Left parties, barring NCP (UML), in Nepal remain suspicious of the nature of the pact, and have repeatedly expressed doubt if the agreement would mean entering into any sort of security alliance with the US a move that could upset neighboring China with whom Nepal shares increasingly close ties.
The Nepal Communist Party (Maoist-Center), also known as the NCP (MC), is a major partner in the ruling coalition led by Deuba. Former prime minister Pushpa Kamal Dahal Prachanda, the leader of the NCP (MC), has long been opposing the pact. The government is unlikely to ratify the agreement in Parliament without his support. Despite severe efforts to form a consensus on the issue, Dahal remains adamant, according to a report in The Kathmandu Post.

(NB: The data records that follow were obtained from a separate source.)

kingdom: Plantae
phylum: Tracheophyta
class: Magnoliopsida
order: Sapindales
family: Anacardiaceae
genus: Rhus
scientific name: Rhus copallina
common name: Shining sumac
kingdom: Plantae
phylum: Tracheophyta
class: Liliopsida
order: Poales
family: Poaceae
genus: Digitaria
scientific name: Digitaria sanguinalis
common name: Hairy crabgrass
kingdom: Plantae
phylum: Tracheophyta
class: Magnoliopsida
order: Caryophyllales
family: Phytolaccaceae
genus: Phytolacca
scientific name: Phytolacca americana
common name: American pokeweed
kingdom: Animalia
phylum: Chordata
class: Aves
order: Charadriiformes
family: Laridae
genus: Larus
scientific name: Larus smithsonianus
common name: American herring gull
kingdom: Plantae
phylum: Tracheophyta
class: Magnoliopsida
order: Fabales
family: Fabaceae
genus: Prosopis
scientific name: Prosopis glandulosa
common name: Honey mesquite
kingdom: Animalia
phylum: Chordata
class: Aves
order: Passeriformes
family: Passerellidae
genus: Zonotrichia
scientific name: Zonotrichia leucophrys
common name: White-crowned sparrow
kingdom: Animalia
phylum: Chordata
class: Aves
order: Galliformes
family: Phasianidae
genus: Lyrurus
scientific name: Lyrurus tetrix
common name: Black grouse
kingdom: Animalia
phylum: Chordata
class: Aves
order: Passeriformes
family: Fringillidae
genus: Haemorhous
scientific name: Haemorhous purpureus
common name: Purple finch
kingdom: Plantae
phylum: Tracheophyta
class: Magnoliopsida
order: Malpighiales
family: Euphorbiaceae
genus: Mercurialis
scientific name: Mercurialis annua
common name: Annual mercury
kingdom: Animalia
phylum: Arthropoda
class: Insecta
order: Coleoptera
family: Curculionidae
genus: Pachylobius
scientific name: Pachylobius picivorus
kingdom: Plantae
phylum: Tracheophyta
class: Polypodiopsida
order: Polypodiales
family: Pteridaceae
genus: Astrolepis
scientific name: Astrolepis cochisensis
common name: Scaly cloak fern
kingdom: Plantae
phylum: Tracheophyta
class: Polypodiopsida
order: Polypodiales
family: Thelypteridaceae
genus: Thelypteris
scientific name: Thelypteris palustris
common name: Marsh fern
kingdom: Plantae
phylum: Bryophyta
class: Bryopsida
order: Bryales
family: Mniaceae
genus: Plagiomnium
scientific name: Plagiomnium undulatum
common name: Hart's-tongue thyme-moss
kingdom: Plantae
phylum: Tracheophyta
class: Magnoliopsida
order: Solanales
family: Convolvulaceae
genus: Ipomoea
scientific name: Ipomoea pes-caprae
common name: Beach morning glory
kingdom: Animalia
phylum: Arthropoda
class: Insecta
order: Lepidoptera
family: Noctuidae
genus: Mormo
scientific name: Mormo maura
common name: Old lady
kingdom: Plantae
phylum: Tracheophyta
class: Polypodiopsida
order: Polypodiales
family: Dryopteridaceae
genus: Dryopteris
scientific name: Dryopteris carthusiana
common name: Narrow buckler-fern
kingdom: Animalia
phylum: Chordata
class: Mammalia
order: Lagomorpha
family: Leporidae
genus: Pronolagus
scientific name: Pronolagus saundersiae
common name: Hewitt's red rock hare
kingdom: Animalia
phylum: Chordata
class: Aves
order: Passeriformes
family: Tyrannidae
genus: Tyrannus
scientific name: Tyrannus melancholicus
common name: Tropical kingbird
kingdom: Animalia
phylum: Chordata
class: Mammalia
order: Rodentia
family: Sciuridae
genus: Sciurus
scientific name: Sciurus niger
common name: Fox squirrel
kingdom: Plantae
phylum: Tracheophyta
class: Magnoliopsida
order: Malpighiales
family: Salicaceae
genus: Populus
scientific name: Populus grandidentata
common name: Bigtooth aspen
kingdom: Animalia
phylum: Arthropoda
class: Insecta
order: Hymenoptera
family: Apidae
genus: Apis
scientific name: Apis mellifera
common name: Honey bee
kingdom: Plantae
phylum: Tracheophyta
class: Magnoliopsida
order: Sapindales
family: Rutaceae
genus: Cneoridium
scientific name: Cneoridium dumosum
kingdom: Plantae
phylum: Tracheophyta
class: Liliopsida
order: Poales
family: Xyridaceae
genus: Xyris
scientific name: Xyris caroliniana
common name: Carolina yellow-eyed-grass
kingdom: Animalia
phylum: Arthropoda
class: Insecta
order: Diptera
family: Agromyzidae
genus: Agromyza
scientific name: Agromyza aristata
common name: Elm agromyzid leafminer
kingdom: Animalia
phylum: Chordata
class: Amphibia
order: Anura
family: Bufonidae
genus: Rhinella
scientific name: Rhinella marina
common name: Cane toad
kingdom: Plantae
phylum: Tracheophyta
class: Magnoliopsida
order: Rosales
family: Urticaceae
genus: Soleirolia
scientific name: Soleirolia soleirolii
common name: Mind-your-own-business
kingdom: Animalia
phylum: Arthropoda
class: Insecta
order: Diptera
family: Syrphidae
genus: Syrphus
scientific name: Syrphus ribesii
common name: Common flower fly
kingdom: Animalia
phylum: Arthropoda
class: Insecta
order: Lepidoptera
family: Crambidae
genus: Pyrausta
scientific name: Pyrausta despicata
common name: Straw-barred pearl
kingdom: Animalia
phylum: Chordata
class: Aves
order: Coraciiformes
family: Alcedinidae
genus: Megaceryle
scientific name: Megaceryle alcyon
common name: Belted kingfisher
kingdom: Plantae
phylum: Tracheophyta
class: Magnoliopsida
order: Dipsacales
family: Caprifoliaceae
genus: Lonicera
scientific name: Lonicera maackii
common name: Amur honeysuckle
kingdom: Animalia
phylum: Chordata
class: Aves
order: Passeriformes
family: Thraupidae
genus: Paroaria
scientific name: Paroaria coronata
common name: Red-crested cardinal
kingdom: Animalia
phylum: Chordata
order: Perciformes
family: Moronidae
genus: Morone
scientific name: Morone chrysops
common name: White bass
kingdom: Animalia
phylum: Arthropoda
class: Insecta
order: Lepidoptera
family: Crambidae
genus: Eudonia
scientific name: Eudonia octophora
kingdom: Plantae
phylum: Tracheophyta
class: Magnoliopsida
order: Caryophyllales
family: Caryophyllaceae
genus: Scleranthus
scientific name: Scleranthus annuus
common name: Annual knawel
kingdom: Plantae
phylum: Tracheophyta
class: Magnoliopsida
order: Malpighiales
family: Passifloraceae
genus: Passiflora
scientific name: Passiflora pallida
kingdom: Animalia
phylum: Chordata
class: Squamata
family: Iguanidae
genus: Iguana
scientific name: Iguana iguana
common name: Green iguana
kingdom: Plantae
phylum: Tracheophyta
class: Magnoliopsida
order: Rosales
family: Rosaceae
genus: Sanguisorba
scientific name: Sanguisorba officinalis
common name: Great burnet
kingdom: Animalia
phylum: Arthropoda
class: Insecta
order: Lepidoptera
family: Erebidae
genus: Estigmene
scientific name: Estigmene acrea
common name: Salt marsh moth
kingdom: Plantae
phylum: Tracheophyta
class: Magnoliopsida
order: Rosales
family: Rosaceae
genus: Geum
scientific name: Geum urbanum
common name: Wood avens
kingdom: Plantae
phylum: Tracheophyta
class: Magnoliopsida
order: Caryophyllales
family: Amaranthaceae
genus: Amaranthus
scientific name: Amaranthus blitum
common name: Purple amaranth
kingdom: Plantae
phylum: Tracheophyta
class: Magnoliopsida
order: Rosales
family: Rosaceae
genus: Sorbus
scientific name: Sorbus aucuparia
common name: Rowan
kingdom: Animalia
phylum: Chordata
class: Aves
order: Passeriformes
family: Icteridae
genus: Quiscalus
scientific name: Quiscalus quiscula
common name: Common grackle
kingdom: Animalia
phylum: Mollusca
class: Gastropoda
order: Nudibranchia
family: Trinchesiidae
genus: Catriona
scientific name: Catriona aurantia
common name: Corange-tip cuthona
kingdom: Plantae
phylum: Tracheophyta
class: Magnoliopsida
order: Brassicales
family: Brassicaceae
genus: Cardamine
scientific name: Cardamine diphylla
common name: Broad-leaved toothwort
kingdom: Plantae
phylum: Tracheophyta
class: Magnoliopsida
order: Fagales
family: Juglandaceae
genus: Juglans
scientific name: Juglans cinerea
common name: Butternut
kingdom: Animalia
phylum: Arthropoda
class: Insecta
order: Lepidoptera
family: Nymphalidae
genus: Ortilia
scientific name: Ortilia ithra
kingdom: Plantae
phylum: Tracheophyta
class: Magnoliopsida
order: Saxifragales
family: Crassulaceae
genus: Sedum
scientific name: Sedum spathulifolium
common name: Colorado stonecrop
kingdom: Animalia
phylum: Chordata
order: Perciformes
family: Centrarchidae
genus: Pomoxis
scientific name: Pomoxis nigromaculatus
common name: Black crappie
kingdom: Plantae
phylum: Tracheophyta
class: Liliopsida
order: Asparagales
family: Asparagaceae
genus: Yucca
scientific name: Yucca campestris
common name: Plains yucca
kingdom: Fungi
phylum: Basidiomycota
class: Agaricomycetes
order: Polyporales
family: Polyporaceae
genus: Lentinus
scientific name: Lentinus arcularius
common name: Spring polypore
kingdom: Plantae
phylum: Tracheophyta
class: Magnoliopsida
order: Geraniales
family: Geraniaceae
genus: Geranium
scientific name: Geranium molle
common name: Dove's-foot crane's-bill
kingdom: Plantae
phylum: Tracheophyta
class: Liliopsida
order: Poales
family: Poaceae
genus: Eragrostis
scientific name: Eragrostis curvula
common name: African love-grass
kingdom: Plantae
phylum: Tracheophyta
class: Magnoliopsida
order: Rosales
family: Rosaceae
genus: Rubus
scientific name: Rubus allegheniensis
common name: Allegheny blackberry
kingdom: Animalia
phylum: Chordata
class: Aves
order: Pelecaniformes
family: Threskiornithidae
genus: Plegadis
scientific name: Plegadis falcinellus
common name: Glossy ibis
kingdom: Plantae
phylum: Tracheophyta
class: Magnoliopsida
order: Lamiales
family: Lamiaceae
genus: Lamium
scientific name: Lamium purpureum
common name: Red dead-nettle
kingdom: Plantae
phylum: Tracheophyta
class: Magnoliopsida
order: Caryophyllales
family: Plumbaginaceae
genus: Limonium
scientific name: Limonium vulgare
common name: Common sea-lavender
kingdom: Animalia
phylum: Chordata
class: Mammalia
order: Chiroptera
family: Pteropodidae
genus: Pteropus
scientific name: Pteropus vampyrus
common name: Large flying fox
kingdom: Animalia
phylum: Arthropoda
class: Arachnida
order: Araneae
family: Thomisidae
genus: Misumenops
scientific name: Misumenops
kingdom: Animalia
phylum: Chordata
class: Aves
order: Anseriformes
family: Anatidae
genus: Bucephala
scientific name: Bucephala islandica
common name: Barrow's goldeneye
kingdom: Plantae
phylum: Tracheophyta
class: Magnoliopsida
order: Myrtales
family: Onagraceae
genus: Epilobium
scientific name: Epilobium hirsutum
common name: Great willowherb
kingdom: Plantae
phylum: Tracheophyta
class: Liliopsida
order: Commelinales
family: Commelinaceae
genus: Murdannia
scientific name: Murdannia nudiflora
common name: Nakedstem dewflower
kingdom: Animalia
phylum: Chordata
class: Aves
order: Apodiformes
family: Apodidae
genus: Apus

Furthermore, if the government fails to ratify the agreement soon, the MCC headquarters could take a call to nullify the pact with Nepal. A decision on the matter is likely in December. Earlier it had reviewed the progress made in Nepal in September-end after the visit of MCC Vice President of Compact Operations, Fatima Z Sumar in early September.
Interestingly, recently Nepal Intelligence agencies have reportedly alluded to the role of a Chinese intelligence official behind whipping up anti-MCC sentiments in Nepal. The assessment reported by an online portal said that the Chinese official was working with some Nepali journalists, left-wing activists, political leaders, and academicians.
Citing an unnamed senior intelligence official in Nepal, the report also hinted at the involvement of some "top political leaders" of the country in the Chinese activities aimed at "damaging" Nepal's ties with "third countries". The report also claimed that the complete intelligence assessment on the Chinese intelligence activities would soon be presented to the government.